▶ [Task item]
Could you restate the data word for word and drop the pictures?

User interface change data
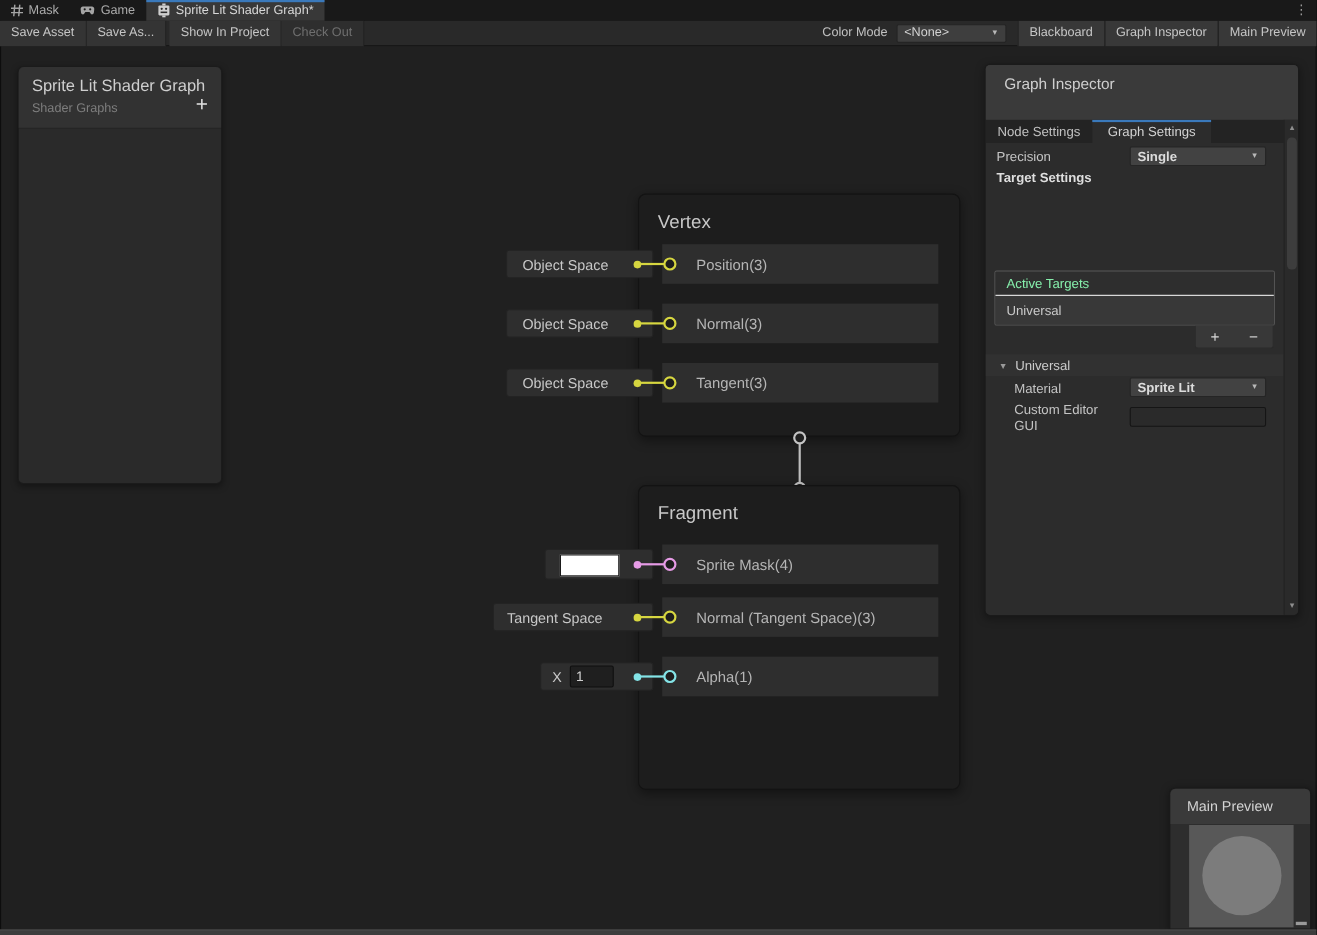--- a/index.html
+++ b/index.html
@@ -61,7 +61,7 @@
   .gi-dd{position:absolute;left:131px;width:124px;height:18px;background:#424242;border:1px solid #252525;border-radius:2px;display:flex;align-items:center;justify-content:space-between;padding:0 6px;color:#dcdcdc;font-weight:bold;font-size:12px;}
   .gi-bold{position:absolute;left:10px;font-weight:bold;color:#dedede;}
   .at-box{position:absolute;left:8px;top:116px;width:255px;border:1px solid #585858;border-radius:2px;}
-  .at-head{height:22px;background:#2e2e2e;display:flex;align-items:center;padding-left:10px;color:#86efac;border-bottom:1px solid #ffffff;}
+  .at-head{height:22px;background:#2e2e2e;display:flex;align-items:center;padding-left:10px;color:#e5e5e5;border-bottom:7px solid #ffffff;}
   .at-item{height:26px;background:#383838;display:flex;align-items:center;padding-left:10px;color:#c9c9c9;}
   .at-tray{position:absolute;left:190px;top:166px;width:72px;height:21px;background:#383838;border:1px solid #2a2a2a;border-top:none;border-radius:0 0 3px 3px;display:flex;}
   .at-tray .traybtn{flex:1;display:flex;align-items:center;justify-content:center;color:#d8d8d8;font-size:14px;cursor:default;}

▶ [Answer to this exercise]
--- a/index.html
+++ b/index.html
@@ -61,7 +61,7 @@
   .gi-dd{position:absolute;left:131px;width:124px;height:18px;background:#424242;border:1px solid #252525;border-radius:2px;display:flex;align-items:center;justify-content:space-between;padding:0 6px;color:#dcdcdc;font-weight:bold;font-size:12px;}
   .gi-bold{position:absolute;left:10px;font-weight:bold;color:#dedede;}
   .at-box{position:absolute;left:8px;top:116px;width:255px;border:1px solid #585858;border-radius:2px;}
-  .at-head{height:22px;background:#2e2e2e;display:flex;align-items:center;padding-left:10px;color:#86efac;border-bottom:1px solid #ffffff;}
+  .at-head{height:22px;background:#2e2e2e;display:flex;align-items:center;padding-left:10px;color:#e5e5e5;border-bottom:7px solid #ffffff;}
   .at-item{height:26px;background:#383838;display:flex;align-items:center;padding-left:10px;color:#c9c9c9;}
   .at-tray{position:absolute;left:190px;top:166px;width:72px;height:21px;background:#383838;border:1px solid #2a2a2a;border-top:none;border-radius:0 0 3px 3px;display:flex;}
   .at-tray .traybtn{flex:1;display:flex;align-items:center;justify-content:center;color:#d8d8d8;font-size:14px;cursor:default;}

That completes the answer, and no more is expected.